Tueurs du Brabant : l'évolution des techniques ADN au service de l'enquête

La juge d’instruction de Charleroi en charge du dossier des tueries du Brabant, Martine Michel, a invité plusieurs centaines de personnes au profil suspect à se soumettre à un prélèvement ADN, rapporte La Dernière Heure mercredi.

Visées : les personnes dont l’identité est apparue à un moment

L’initiative, sans précédent, vise des personnes dont l’identité est apparue à un moment ou l’autre dans le dossier de plus de deux millions de pages sur des évènements qui ont fait 28 victimes entre 1982 et 1985. "Plusieurs centaines" de personnes au profil suspect seront invitées à se soumettre à un prélèvement de salive par coton-tige, mais le parquet fédéral ne pouvait être plus précis quant au nombre exact.

On a des moyens de faire des choses impossibles auparavant

Pour Eric Van Duyse et Eric Van der Sypte, porte-parole du parquet fédéral, la liste actuelle est d’ailleurs "provisoire, évolutive", et le nombre devrait donc augmenter. Contacté par la RTBF, Eric Van Duyse ajoute : "On a des moyens de faire des choses qui étaient impossibles auparavant, comme par exemple décoder un ADN mixte, c’est-à-dire que si plusieurs personnes ont touché un même objet. Avant, il était totalement impossible d’identifier un profil ADN. Aujourd’hui, c’est possible. Donc si deux personnes ont touché un même objet, on peut arriver à tracer deux profils différents sur cet objet et ça permet d’ouvrir un certain nombre de pistes qui n’étaient pas ouvertes jusqu’à présent.Le professeur Philippe Boxho dirige l’institut de médecine légale de l’ULG. Il explique : "Depuis l’apparition des techniques permettant d’identifier l’ADN dans les années 80, les choses ont énormément évolué.
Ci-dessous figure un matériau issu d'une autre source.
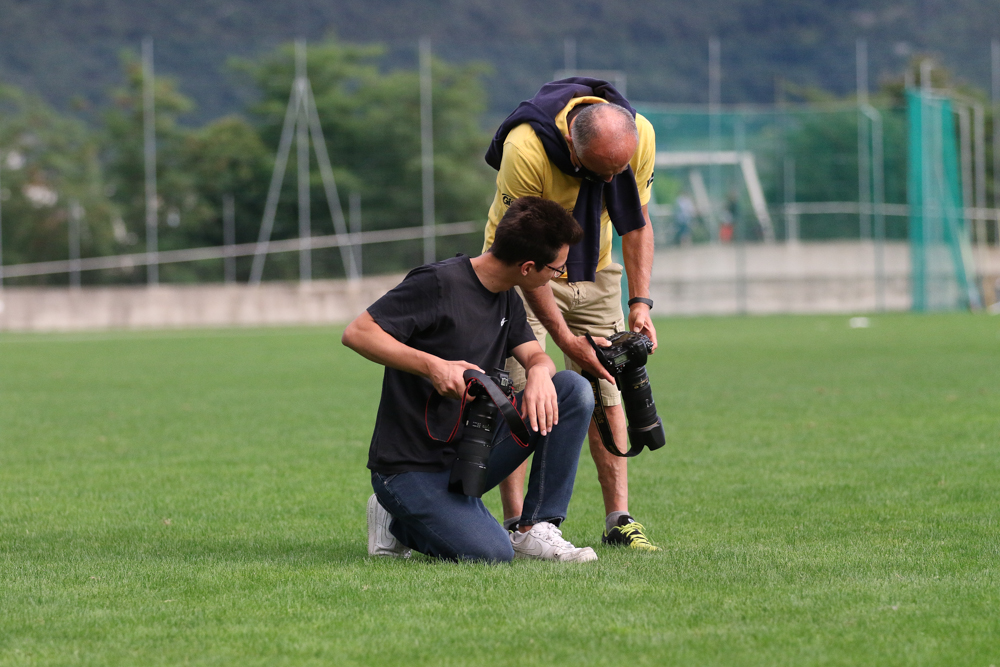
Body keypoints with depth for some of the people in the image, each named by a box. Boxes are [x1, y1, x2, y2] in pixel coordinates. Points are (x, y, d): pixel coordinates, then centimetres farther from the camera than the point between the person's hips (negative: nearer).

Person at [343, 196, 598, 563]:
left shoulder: (507, 299, 10)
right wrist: (433, 366, -31)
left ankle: (535, 530, -4)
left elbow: (535, 354, 5)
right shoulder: (439, 283, -17)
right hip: (413, 468, -8)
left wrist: (540, 372, -21)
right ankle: (401, 525, 3)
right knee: (491, 553, -28)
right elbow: (357, 333, -19)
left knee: (574, 390, -9)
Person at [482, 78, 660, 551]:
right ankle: (516, 524, -10)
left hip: (594, 271, 4)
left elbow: (636, 223, -4)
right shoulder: (525, 149, -35)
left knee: (608, 394, 0)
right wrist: (564, 338, -27)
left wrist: (640, 303, -13)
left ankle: (619, 519, 3)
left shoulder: (639, 135, -20)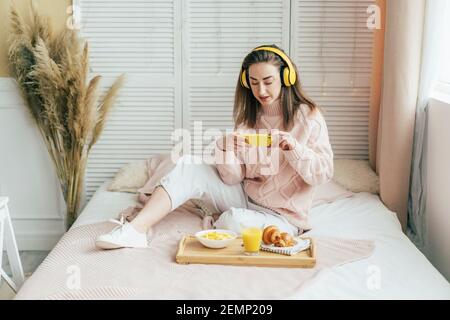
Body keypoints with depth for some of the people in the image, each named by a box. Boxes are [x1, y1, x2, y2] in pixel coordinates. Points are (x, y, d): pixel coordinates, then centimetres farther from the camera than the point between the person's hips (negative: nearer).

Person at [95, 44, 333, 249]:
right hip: (245, 195, 5)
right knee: (189, 166, -13)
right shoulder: (248, 117, 4)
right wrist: (228, 148, -23)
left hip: (282, 213, -5)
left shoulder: (308, 117, -11)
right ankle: (137, 229, -24)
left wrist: (293, 147, -29)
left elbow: (324, 173, -13)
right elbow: (232, 178, -2)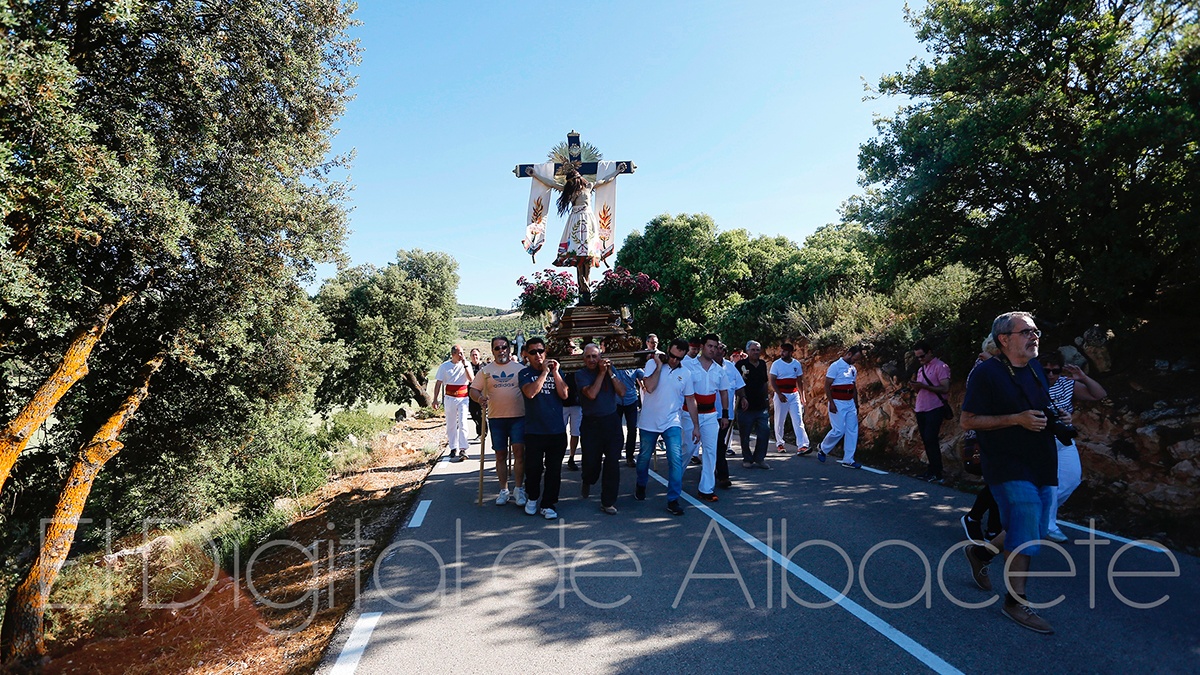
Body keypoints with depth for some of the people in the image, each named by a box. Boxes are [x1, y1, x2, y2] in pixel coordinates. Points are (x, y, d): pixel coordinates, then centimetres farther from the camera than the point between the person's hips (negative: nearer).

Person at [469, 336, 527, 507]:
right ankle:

Tant dans la manière dont analyse l’ADN, tant la quantité d’ADN nécessaire. Au départ, il nous fallait des quantités importantes d’ADN, aujourd’hui quelques cellules suffisent pour effectuer un séquençage d’ADN."

Un travail d’ampleur énorme

Les porte-parole évoquent par ailleurs un "travail d’ampleur énorme". Celui-ci sera effectué "principalement" par l’INCC, l’Institut national de criminalistique et de criminologie.

Eric Van Duyse précise : "Il y a 35 ans, les techniques ADN n’étaient pas ou peu utilisées. Il y a des objets du dossier qui sont réexaminés aujourd’hui car l’ADN présent sur ses objets n’avait pas été examiné à l’époque. Aujourd’hui l’ADN de certaines pièces est encore exploitable."

Les vérifications concerneront aussi la prise des empreintes digitales et des analyses balistiques. "Nous avons des procédés de police scientifique que nous ne possédions pas par le passé", observent-ils.

Les prélèvements d’ADN et d’empreintes digitales sont en cours depuis la fin de l’année passée, certaines personnes ont déjà donné les leurs, d’autres pas, car la loi belge ne permet pas le prélèvement sous contrainte.